What kind of life do you have? he had written in his first communication to Hodges – the one that had arrived by snail-mail. What kind, now that the ‘thrill of the hunt’ is behind you? And then: Want to get in touch with me? Try Under Debbie’s Blue Umbrella. I even got you a username: ‘kermitfrog19.’
With plenty of help from Jerome Robinson and Holly Gibney, Hodges tracked Brady down, and Holly clobbered him. Jerome and Holly got free city services for ten years; Hodges got a pacemaker. There were sorrows and loss Hodges doesn’t want to think about – not even now, all these years later – but you’d have to say that for the city, and especially for those who had been attending the concert at the Mingo that night, all ended well.
At some point between 2010 and now, the blue umbrella icon disappeared from the dock at the bottom of his screen.
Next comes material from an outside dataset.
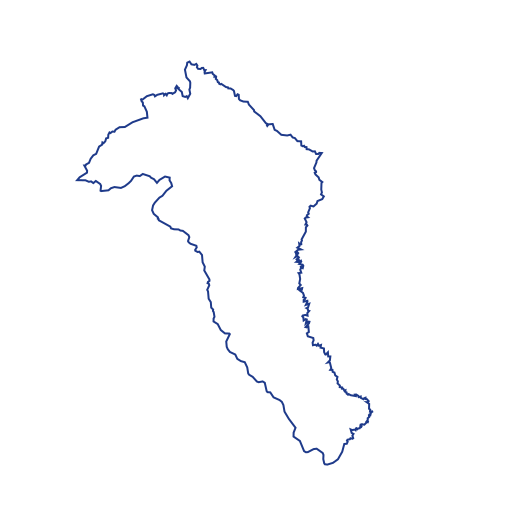 Gorontalo, Gorontalo, Indonesia (Natural Earth projection), rotated 219°
{"feature_id": "22746128B1660874628525", "entity_name": "Gorontalo", "entity_type": "district", "adm_level": 2, "iso_a3": "IDN", "parent_name": "Indonesia", "parent_adm1": "Gorontalo", "projection": "natural_earth1", "projection_center": [122.789, 0.702], "detail": "fine", "context": "isolated", "style": "outline", "palette": "blue", "viewbox_px": 512, "rotation_deg": 219, "n_neighbors": 0, "source": "geoboundaries", "source_scale": "gbopen_adm2", "svg_char_len": 6086}
<svg xmlns="http://www.w3.org/2000/svg" viewBox="0 0 512 512"><g transform="rotate(219 256 256)"><path d="M247.1,348.7L251.1,354.0L251.0,355.2L254.7,355.1L256.8,356.5L261.1,356.8L262.7,357.6L262.1,359.0L262.6,359.6L264.1,359.6L266.2,360.8L267.9,366.7L268.9,368.2L269.7,377.4L271.7,376.0L271.7,374.6L273.5,373.1L276.1,374.4L277.7,372.9L281.9,372.2L283.9,370.9L285.3,372.4L286.6,371.4L288.0,371.9L288.6,370.8L290.3,370.4L293.1,373.5L296.1,371.3L300.0,372.1L302.1,371.2L305.5,372.0L307.6,369.3L312.6,366.1L318.4,366.4L320.9,365.8L326.1,369.1L329.1,366.2L329.1,364.2L329.8,364.5L329.7,366.0L331.8,365.4L340.5,367.4L348.4,367.2L349.3,368.1L356.8,369.2L359.4,370.7L363.0,368.1L366.4,367.0L368.1,367.3L370.9,370.4L372.1,370.1L372.0,367.8L373.1,367.2L377.0,370.4L378.2,370.6L381.2,370.2L383.0,368.8L383.9,369.4L385.6,368.4L391.3,367.9L391.7,367.0L393.0,366.7L394.0,367.5L395.1,367.1L396.8,368.3L398.7,368.3L399.8,370.3L400.4,370.4L401.1,369.2L401.9,370.3L404.2,370.3L405.6,371.2L410.7,365.6L411.8,366.6L412.2,368.7L413.2,367.9L415.4,369.0L416.5,368.0L416.8,366.4L418.8,365.0L420.7,365.5L421.4,367.1L423.3,367.7L424.1,365.8L426.8,364.3L430.0,365.3L431.1,363.0L429.7,360.7L428.5,356.1L422.4,351.0L417.3,350.2L416.1,349.3L413.1,345.3L412.5,343.4L409.2,340.7L408.3,335.7L410.4,336.6L411.1,335.1L413.6,334.1L416.9,336.8L421.3,337.0L421.6,337.8L422.6,337.1L423.1,338.0L424.7,338.3L424.3,335.5L422.3,334.3L421.9,332.3L423.0,329.4L424.0,329.6L426.2,327.9L427.0,326.6L426.5,324.7L428.3,325.1L428.6,323.1L429.5,324.0L430.7,323.8L434.2,319.1L435.0,316.5L436.3,317.2L437.9,316.8L441.4,311.5L442.6,306.3L443.3,305.6L444.6,305.8L442.1,304.2L440.6,304.1L438.4,301.8L437.0,302.1L431.6,299.4L427.4,295.2L430.2,292.1L436.1,282.3L439.1,273.7L443.1,270.2L444.6,265.8L444.2,263.5L445.9,262.4L446.5,259.9L447.6,259.8L447.1,257.3L445.3,254.8L446.5,253.1L445.3,250.3L445.5,247.7L446.8,247.6L445.7,245.6L446.8,242.3L444.5,234.8L445.8,231.9L445.7,227.6L444.4,223.3L445.7,220.1L445.4,219.2L446.4,218.3L440.9,216.0L439.8,214.4L442.6,206.2L442.7,202.4L436.2,207.5L432.6,208.5L431.1,210.2L428.3,210.3L427.7,213.5L422.4,213.9L420.5,213.0L417.9,208.9L417.2,209.0L412.0,214.2L411.4,217.4L409.4,220.5L403.8,223.9L401.9,227.7L400.8,232.4L400.4,235.7L400.9,240.9L399.3,243.4L396.6,245.0L395.6,248.5L388.8,251.1L386.8,250.8L383.6,251.5L379.0,250.5L378.9,254.4L376.7,260.5L372.4,262.6L370.8,260.4L367.7,259.3L365.1,257.4L366.7,250.3L366.6,243.9L367.8,240.6L368.2,233.8L367.8,230.5L365.6,226.2L362.0,224.4L356.5,224.3L355.8,223.2L355.1,223.5L354.0,222.6L341.1,224.9L339.4,224.0L336.5,225.2L332.9,227.9L330.8,228.2L328.7,229.5L321.6,229.7L319.7,228.7L318.2,224.8L317.0,224.3L314.6,224.3L308.8,226.4L307.5,225.4L307.1,222.4L306.5,221.9L303.8,222.4L302.8,223.7L298.6,222.8L293.5,217.5L289.1,215.5L287.1,212.2L277.5,208.5L276.5,207.4L277.0,205.6L276.5,204.4L275.3,204.8L273.9,203.9L272.6,199.0L271.0,198.3L265.9,193.0L262.1,191.7L258.3,187.7L255.6,187.4L254.9,186.2L253.6,185.8L250.0,182.6L249.6,180.7L247.8,178.4L242.9,179.0L236.8,176.3L231.4,176.3L228.0,178.9L227.2,178.8L225.3,170.8L221.6,167.0L219.3,165.8L215.9,165.0L210.1,166.4L205.8,164.3L201.6,164.8L197.9,166.4L192.7,163.9L188.1,159.8L186.6,159.4L182.5,160.0L176.3,159.0L174.5,159.6L171.9,162.7L169.4,163.0L162.7,157.7L161.4,157.4L159.1,159.0L153.4,157.2L147.0,158.9L144.1,158.9L140.9,157.4L135.9,153.0L128.0,150.1L117.2,147.4L115.6,142.4L113.2,139.3L105.5,139.9L95.8,134.6L93.7,134.9L92.3,136.2L89.7,142.2L87.6,144.4L80.2,144.9L78.4,143.9L75.9,140.5L72.5,137.8L71.4,137.5L69.3,138.8L66.0,143.7L64.4,149.6L65.8,158.1L69.1,165.5L67.3,167.2L67.9,169.4L69.1,169.7L69.3,170.8L67.7,172.7L67.9,173.8L66.0,174.7L65.8,175.6L68.0,177.0L68.3,179.1L70.3,178.7L73.3,180.8L71.8,181.2L69.9,183.3L69.0,183.3L69.8,185.0L69.2,186.1L69.2,184.7L68.2,185.0L68.1,186.2L67.0,187.4L67.4,188.6L66.6,189.2L66.8,190.1L68.1,189.8L68.6,190.8L67.8,192.0L65.7,193.0L65.4,195.5L65.8,196.3L64.5,197.1L64.8,197.8L65.9,197.5L66.0,199.0L67.1,200.2L66.7,202.1L68.1,203.4L68.1,204.2L67.0,204.3L68.1,206.7L67.4,208.9L69.5,206.8L70.6,208.5L72.0,208.4L75.0,212.3L78.0,212.1L77.0,212.9L77.1,214.1L79.9,214.5L80.8,213.8L81.7,214.8L82.5,213.4L82.4,212.3L85.4,211.7L86.2,212.7L87.4,211.0L88.5,211.7L91.0,211.4L91.9,210.5L90.5,209.8L94.8,207.4L97.1,207.0L97.2,206.1L99.1,206.1L99.7,207.0L101.2,206.6L102.0,207.9L102.5,206.9L104.6,207.8L105.7,207.0L106.4,208.0L108.4,206.8L109.3,208.1L112.4,208.3L113.5,210.1L115.5,210.9L116.6,213.3L119.3,213.1L121.7,214.8L123.5,214.2L124.9,215.6L126.6,214.3L126.8,216.1L131.4,219.6L132.1,219.8L133.2,218.4L132.9,221.4L135.0,224.7L136.7,223.4L139.5,226.4L139.7,223.3L140.3,223.1L142.6,224.2L145.0,226.9L148.2,225.4L149.5,227.7L150.5,225.9L152.5,226.7L152.3,224.5L153.9,224.5L155.6,222.5L157.5,224.3L158.2,226.8L159.9,228.3L165.2,226.2L167.8,227.9L167.1,230.2L171.2,234.4L172.0,234.1L171.8,232.4L172.7,232.0L172.5,237.1L173.1,238.5L174.3,237.8L174.8,234.9L176.6,238.6L177.7,238.2L178.4,235.9L180.5,238.0L182.1,238.3L182.2,239.2L180.6,241.2L178.4,242.1L180.2,243.9L180.1,246.7L181.0,246.3L182.6,247.5L183.9,247.3L183.2,248.8L184.6,252.4L186.5,249.4L187.2,252.8L187.9,253.5L190.2,250.5L191.3,251.9L190.8,253.6L191.2,254.7L193.3,253.7L193.9,255.5L196.3,256.9L200.7,256.7L200.8,257.9L199.2,258.7L199.9,260.1L202.7,256.7L203.2,257.5L203.0,261.6L205.1,261.9L207.2,265.9L210.7,269.1L212.1,269.5L210.3,271.5L213.0,273.2L213.4,274.9L214.4,275.8L213.8,276.7L212.8,275.6L212.0,275.9L213.1,278.2L214.2,278.6L217.4,277.0L217.3,280.1L218.1,280.6L218.7,278.4L220.9,276.9L220.2,279.9L221.1,280.4L221.6,278.8L222.3,278.9L221.9,281.9L223.8,282.1L224.7,280.0L224.9,281.9L226.3,283.0L224.9,283.9L225.0,284.8L226.3,285.0L227.3,283.6L227.9,283.8L227.2,287.4L225.2,289.4L229.1,288.5L228.5,291.2L230.3,292.9L228.7,292.9L228.2,293.6L229.7,295.2L230.0,296.9L231.0,297.6L232.6,306.3L235.3,309.7L235.2,312.0L236.3,312.4L237.4,311.6L238.0,314.1L241.7,315.8L241.6,317.0L240.0,318.8L241.5,318.8L242.1,319.7L241.6,322.0L242.9,322.7L244.2,327.1L245.4,327.9L245.2,329.5L242.5,330.7L241.8,334.9L242.8,337.4L240.3,341.9L240.8,345.0L244.2,344.8L244.8,346.9L247.1,348.7Z" fill="none" stroke="#1e3a8a" stroke-width="2"/></g></svg>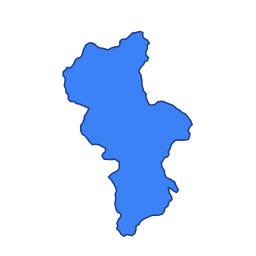 outline of Santo Antônio do Aventureiro, Minas Gerais, Brazil, rotated 147°
{"feature_id": "56859067B95763753347810", "entity_name": "Santo Antônio do Aventureiro", "entity_type": "district", "adm_level": 2, "iso_a3": "BRA", "parent_name": "Brazil", "parent_adm1": "Minas Gerais", "projection": "natural_earth1", "projection_center": [-42.811, -21.75], "detail": "fine", "context": "isolated", "style": "filled", "palette": "blue", "viewbox_px": 256, "rotation_deg": 147, "n_neighbors": 0, "source": "geoboundaries", "source_scale": "gbopen_adm2", "svg_char_len": 2379}
<svg xmlns="http://www.w3.org/2000/svg" viewBox="0 0 256 256"><g transform="rotate(147 128 128)"><path d="M192.4,49.6L191.5,46.0L191.6,42.4L190.3,39.4L186.9,39.4L185.1,37.4L183.3,35.5L179.7,35.9L176.8,38.3L174.8,41.3L171.5,41.1L168.3,42.8L165.2,43.1L161.3,42.7L157.9,42.1L155.3,41.5L152.5,39.9L149.7,38.2L146.4,37.2L143.6,38.0L140.5,40.6L136.9,40.9L133.9,43.6L130.0,44.0L128.9,47.2L128.6,51.1L126.7,56.0L125.0,53.6L124.1,50.4L122.4,47.5L119.6,48.4L119.2,53.3L118.3,57.2L120.0,61.2L122.8,65.6L122.4,69.5L120.7,72.5L120.7,77.2L119.1,80.4L116.3,81.8L113.7,83.1L110.6,82.4L108.2,83.4L106.9,86.2L104.3,87.5L101.2,90.1L98.1,91.5L94.2,91.7L91.0,89.5L88.5,87.8L86.0,86.5L83.7,85.6L81.2,87.4L79.1,89.4L79.0,93.0L75.8,95.2L72.3,95.9L71.5,100.3L71.8,105.0L72.5,109.1L74.1,111.1L74.9,114.6L76.9,118.4L77.8,121.8L79.0,124.2L81.1,126.6L83.1,129.8L85.1,132.0L88.5,133.7L92.5,133.1L96.0,134.3L97.4,136.7L97.0,140.0L96.1,144.3L94.2,146.8L94.8,150.3L93.6,154.2L92.6,157.1L91.0,159.5L89.5,162.5L88.3,165.7L88.2,169.4L85.7,171.3L82.7,172.3L80.0,173.0L77.7,174.4L75.0,174.0L72.5,175.8L73.3,179.7L71.2,182.3L68.4,184.2L66.4,187.4L63.9,187.4L63.9,191.1L65.5,193.7L65.7,196.9L63.6,199.9L65.5,202.5L69.3,203.7L72.6,205.3L75.2,204.6L77.7,204.2L80.5,203.5L82.9,204.6L85.3,205.7L87.7,205.0L89.1,202.7L91.5,201.3L94.2,202.9L96.7,203.6L99.3,204.3L102.2,204.3L104.0,206.6L105.6,208.5L108.1,210.4L109.7,213.7L110.3,216.5L112.0,219.0L114.6,220.5L118.1,220.5L122.0,218.3L124.4,216.4L126.7,214.3L128.9,213.1L131.5,213.8L133.8,214.1L136.1,213.1L138.8,211.2L142.9,209.7L146.2,212.0L148.6,210.8L151.7,210.4L153.8,207.5L153.6,203.7L156.1,200.7L158.3,198.3L159.0,194.4L160.6,191.6L160.1,188.2L162.3,184.9L161.9,181.7L159.0,179.6L157.8,176.3L155.8,174.6L153.8,171.6L151.8,168.5L150.0,166.1L152.1,164.4L154.8,162.8L157.8,161.8L160.0,159.3L163.3,156.9L166.4,155.8L167.7,153.5L169.2,151.3L169.7,147.8L168.3,144.7L168.0,141.6L167.8,137.6L166.9,133.3L164.3,132.2L161.6,130.0L160.0,126.8L157.9,123.0L160.2,120.3L162.9,120.2L165.1,118.6L164.9,114.8L161.5,112.3L158.9,110.4L156.2,109.1L155.0,106.9L154.1,103.9L155.8,101.2L157.8,98.6L160.5,97.8L163.4,98.3L167.1,98.4L171.0,97.5L170.3,92.9L170.4,88.2L170.8,84.4L172.0,81.3L174.8,79.5L176.4,76.0L178.0,74.0L180.4,71.3L182.0,67.2L182.7,63.4L181.0,60.2L182.1,57.6L184.7,56.9L186.8,55.8L189.2,54.1L189.9,51.3L192.4,49.6Z" fill="#3b82f6" stroke="#1e3a8a" stroke-width="1.5"/></g></svg>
If Hodges ever wondered what happened to it (he can’t remember that he ever did), he probably assumed either Jerome or Holly dumped it in the trash on one of their visits to fix whatever current outrage he had perpetrated on his defenseless Macintosh. Instead, one of them must have tucked it into the apps folder, where the blue umbrella has remained, just out of sight, all these years. Hell, maybe he even did the dragging himself and has forgotten. Memory has a way of slipping a few gears after sixty-five, when people round the third turn start down the home stretch.
He mouses to the blue umbrella, hesitates, then clicks. His desktop screen is replaced by a young couple on a magic carpet floating over an endless sea. Silver rain is falling, but the couple is safe and dry beneath a protective blue umbrella.